[[ DATA FOR PROCESSING open ]]

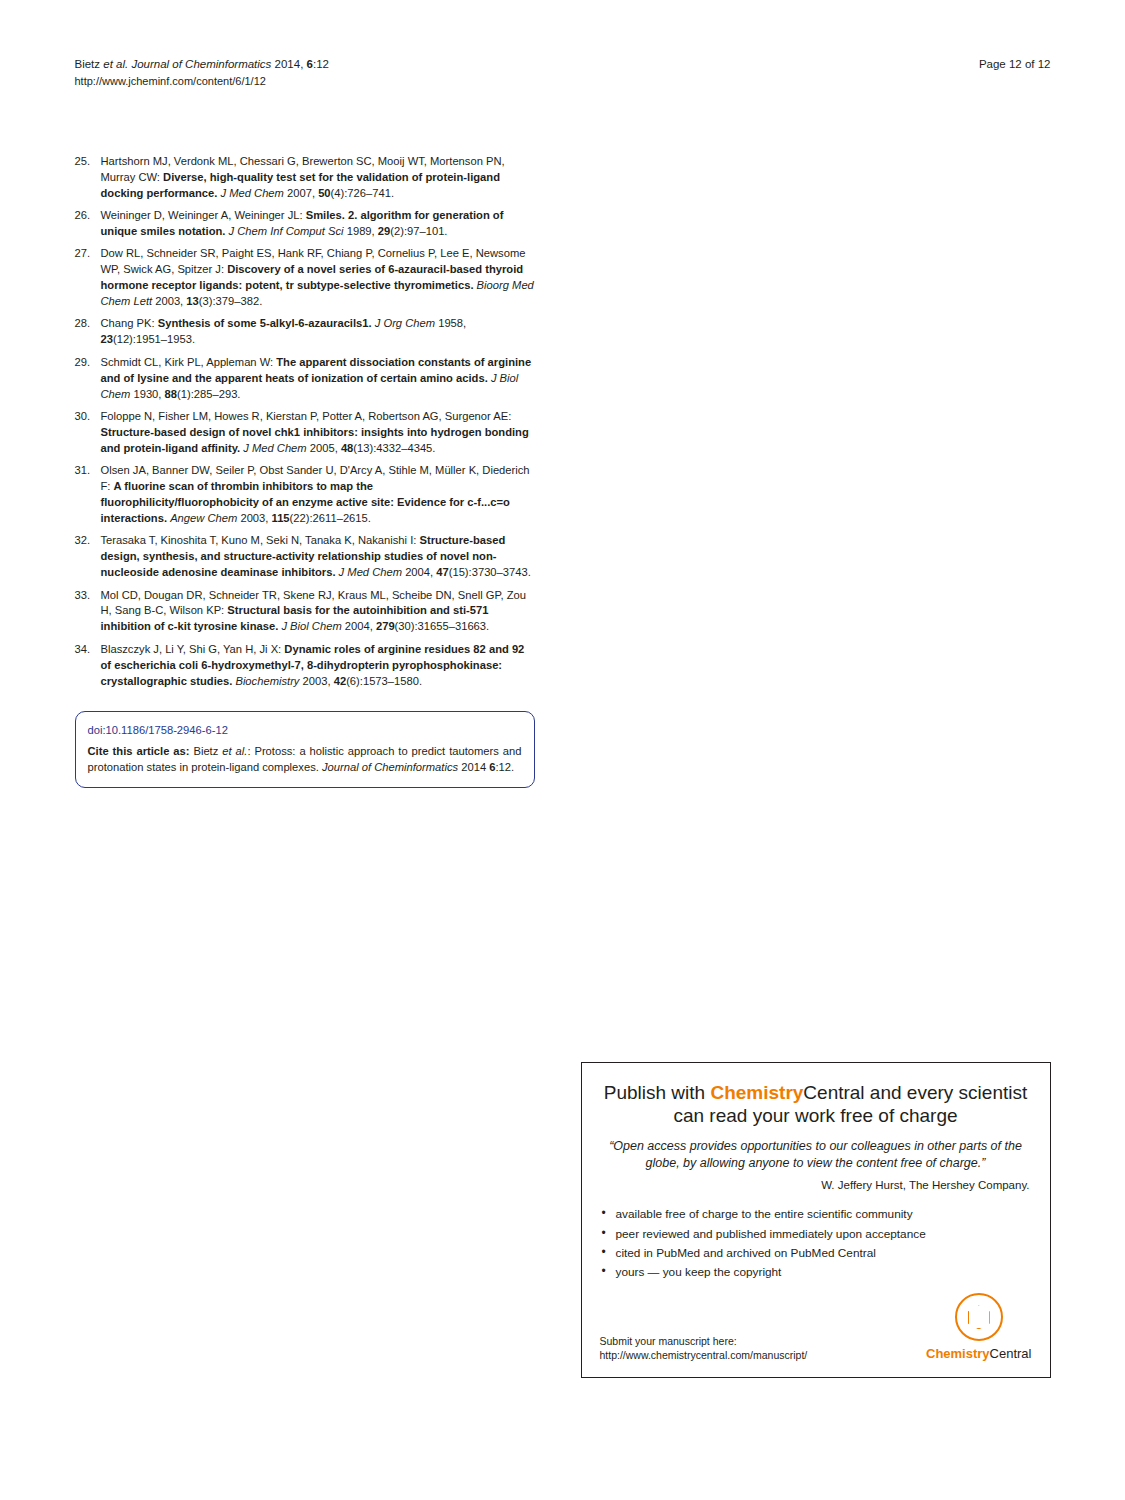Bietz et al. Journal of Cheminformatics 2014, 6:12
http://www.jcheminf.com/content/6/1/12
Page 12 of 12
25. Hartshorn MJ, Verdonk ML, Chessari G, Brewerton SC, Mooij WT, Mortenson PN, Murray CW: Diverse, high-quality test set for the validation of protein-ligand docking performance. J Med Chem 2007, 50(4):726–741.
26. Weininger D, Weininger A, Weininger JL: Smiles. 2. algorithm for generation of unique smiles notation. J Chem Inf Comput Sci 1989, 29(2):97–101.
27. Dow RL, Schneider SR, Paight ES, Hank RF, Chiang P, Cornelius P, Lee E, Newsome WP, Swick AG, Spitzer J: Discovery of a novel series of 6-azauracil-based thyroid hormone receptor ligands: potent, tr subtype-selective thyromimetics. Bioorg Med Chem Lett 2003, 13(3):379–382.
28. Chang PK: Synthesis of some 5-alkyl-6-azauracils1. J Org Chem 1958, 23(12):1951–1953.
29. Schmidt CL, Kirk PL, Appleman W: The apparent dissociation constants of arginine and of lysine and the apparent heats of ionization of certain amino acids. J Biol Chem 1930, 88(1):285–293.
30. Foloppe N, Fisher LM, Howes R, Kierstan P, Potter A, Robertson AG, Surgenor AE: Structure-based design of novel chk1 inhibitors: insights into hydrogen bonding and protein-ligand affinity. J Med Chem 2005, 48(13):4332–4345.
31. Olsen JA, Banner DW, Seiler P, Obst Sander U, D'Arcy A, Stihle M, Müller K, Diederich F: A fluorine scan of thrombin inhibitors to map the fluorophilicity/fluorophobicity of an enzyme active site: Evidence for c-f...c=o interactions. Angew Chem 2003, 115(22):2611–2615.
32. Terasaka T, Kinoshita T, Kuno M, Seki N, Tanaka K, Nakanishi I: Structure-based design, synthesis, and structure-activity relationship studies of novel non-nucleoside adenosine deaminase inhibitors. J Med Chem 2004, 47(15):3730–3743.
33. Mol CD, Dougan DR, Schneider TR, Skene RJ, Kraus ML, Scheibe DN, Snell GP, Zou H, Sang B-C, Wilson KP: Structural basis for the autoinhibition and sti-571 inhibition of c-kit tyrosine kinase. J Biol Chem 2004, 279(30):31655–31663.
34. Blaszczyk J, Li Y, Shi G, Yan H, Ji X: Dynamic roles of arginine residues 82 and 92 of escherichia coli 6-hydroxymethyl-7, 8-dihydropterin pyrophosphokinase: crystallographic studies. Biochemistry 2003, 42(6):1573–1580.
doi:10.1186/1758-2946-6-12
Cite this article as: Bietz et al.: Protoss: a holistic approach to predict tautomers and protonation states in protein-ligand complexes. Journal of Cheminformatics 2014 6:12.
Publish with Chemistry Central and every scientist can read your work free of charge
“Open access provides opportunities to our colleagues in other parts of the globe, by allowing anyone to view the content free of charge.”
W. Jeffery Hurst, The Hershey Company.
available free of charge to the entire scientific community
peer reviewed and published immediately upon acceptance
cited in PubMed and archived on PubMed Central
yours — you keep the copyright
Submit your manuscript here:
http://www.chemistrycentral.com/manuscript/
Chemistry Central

[[ DATA FOR PROCESSING closed ]]

__REQUIRED ACTION__.
Search the listing above for the lines with "http://www.jcheminf.com/content/6/1/12" and "25. Hartshorn MJ, Verdonk", then output those lines and all lines between them exactly.

__EXPECTED ANSWER__.
http://www.jcheminf.com/content/6/1/12
Page 12 of 12
25. Hartshorn MJ, Verdonk ML, Chessari G, Brewerton SC, Mooij WT, Mortenson PN, Murray CW: Diverse, high-quality test set for the validation of protein-ligand docking performance. J Med Chem 2007, 50(4):726–741.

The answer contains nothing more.